Some people suffer from the delusion the Civil War's over. Other considerations apart, they haven't checked recent publishers' lists! It's been said a Civil War-related title has appeared at the rate of at least one a day since Lee surrendered in 1865. That's going on 55,000 titles. Better get busy reading! Here are a few of the works lately to come to the attention of Bushwhacker Museum folks.
"Divided Loyalties: The Border States of the Upper South," by Jack T. Hutchinson. Canton Ga., 2005. Published by and available from the author, 305 Woodbrook Crest, Canton GA 30114. 8.5 by one inch, softbound, perfect binding, 366 pp., $29 plus $4 s/h.
A book with a large theme, not just covering the Border states of the Upper South, and covering them not only in the Civil War and after it, but throughout their history. Arranged not only by states but by such categories as geography, race, religion, leaders and politics.
In fact, the historical, physical, and cultural background given for each state makes for the most interesting part of the book. Covering such a wide area occasionally leads the author into small errors of detail, or at least of misplaced emphasis.
And the heavy dependence on statistics, graphs, and charts suggests a formidably academic rather than a would-be popular work, and the sheer rafts of chapter endnotes adds to the same impression.
And it's unfortunate, for the book has much to recommend it. It's thematic, not just telling us what happened but seeking to analyze and explain why it happened.
"Civil War in Kansas," by Roy Bird. Gretna LA: Pelican Publishing Co., 2004. A good introduction to Kansas history in the war. Still, confining the subject to Kansas alone makes for an incomplete story. It can't be cut off at the state line, but should include more about Missouri. And too much space is devoted to the activities of Kansas units far from Kansas, having more to do with the famous eastern battles than with the story of the state itself.
The Secret Danites: Kansas'First Jayhawkers, by Todd Mildfelt. Richmond KS: 2005. Published by and available from the author, 2330 Clark Rd., Box 265, Richmond KS 66080. 8.5 by 5.5 inches, paperback, 130 pages, $15.95.
The more famous "Danites" were the "enforcers" or "secret police" of Brigham Young and the early Mormons.
It turns out there were some other, later Danites, closer to home for us. Covering the period 1856-'59 of the Kansas troubles, this small book brings out hitherto little-known tidbits of information on the secret schemings of the anti-slavery forces and their willingness to use indiscriminate violence to achieve their ends. Included is a new perspective on John Brown's Dec. 20, 1858, raid on Vernon County.

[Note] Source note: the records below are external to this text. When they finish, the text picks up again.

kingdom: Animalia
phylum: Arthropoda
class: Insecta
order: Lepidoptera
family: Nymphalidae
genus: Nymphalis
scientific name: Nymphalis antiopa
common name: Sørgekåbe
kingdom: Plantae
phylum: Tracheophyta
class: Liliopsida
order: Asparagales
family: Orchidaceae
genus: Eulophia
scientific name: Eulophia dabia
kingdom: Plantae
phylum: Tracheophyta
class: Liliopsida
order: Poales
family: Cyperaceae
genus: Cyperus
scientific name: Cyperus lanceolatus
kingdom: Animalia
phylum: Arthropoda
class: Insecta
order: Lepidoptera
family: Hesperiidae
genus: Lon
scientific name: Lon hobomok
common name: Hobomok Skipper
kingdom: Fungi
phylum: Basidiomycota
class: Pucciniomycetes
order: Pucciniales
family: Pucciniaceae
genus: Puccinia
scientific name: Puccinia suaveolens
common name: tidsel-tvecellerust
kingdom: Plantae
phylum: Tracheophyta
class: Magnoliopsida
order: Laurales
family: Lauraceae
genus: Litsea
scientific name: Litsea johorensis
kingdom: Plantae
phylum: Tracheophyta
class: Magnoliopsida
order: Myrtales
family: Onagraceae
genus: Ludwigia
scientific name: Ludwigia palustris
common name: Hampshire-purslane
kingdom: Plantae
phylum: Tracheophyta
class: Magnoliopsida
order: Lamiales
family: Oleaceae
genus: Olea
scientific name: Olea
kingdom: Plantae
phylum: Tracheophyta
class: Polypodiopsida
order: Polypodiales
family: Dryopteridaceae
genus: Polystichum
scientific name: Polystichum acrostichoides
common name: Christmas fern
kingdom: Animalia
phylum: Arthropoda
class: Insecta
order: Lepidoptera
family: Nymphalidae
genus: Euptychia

"The Civil War on the Lower Kansas Missouri Border," by Larry E. Wood, Joplin, Mo.: Hickory Press, 2003. Softbound, 260 pages, $17.95.
This expanded edition of a work first published in 2000 fills an important niche in regional Civil War history, giving details of smaller local actions and less attention to the big battles which have been extensively chronicled elsewhere. Each chapter focuses on the actions of a noted individual or a specific county, e.g. one on Col. John T. Coffee, one on Vernon County. Available at the Bushwhacker Museum.
"Cavaliers of the Brush: Quantrill and his Men," Michael E. Banasik, Ed. Press of the Camp Pope Bookshop, P. 0. Box 2232, Iowa City IA 52244.
A well-done, annotated paperback collection of letters from the Houston Telegraph, written during the Civil War, in florid Victorian prose, by "WauCasSie," as he called himself, who interviewed Quantrill's men while they wintered in Texas following their raid on Lawrence, Kan. Recommended.
"The American Civil War: An English View," by Field Marshal Viscount Wolseley. Stackpole Books, 2002. A distinguished British soldier and unabashed Confederate partisan, Wolseley secretly visited the Confederacy in 1862 and published an account of the visit and his meeting with both Lee and Jackson. He called the former "the most perfect human being" he'd ever met. In later life he authored a series of essays commenting on the memoirs of generals on both sides, published as Battles and Leaders.
By then he'd tempered his partisanship, recognized Lincoln as the other great man of the war (besides Lee), and saw the reunion of North and South as the best outcome for both America and the whole Englishspeaking world.
Significantly, Wolseley prophesied that the Armageddon of the future would be a struggle for world domination between America and China.
This is in contrast to Admiral Alfred Thayer Mahan, who famously predicted it would be between America and Russia.
"A History of Southern Missouri and Northern Arkansas," by William Monks, ed. by John F. Bradbury and Lou Wehmer. Fayetteville: University of Arkansas Press, 2003. This somewhat misnamed work is largely the story of the author's experiences in the Civil War and afterwards battling the Ku Klux Klan, along the Missouri-Arkansas border in the eastern Ozarks, told from his extremely biased viewpoint as a controversial Radical Republican. By far the best part of the book is the introductory essay by the editors.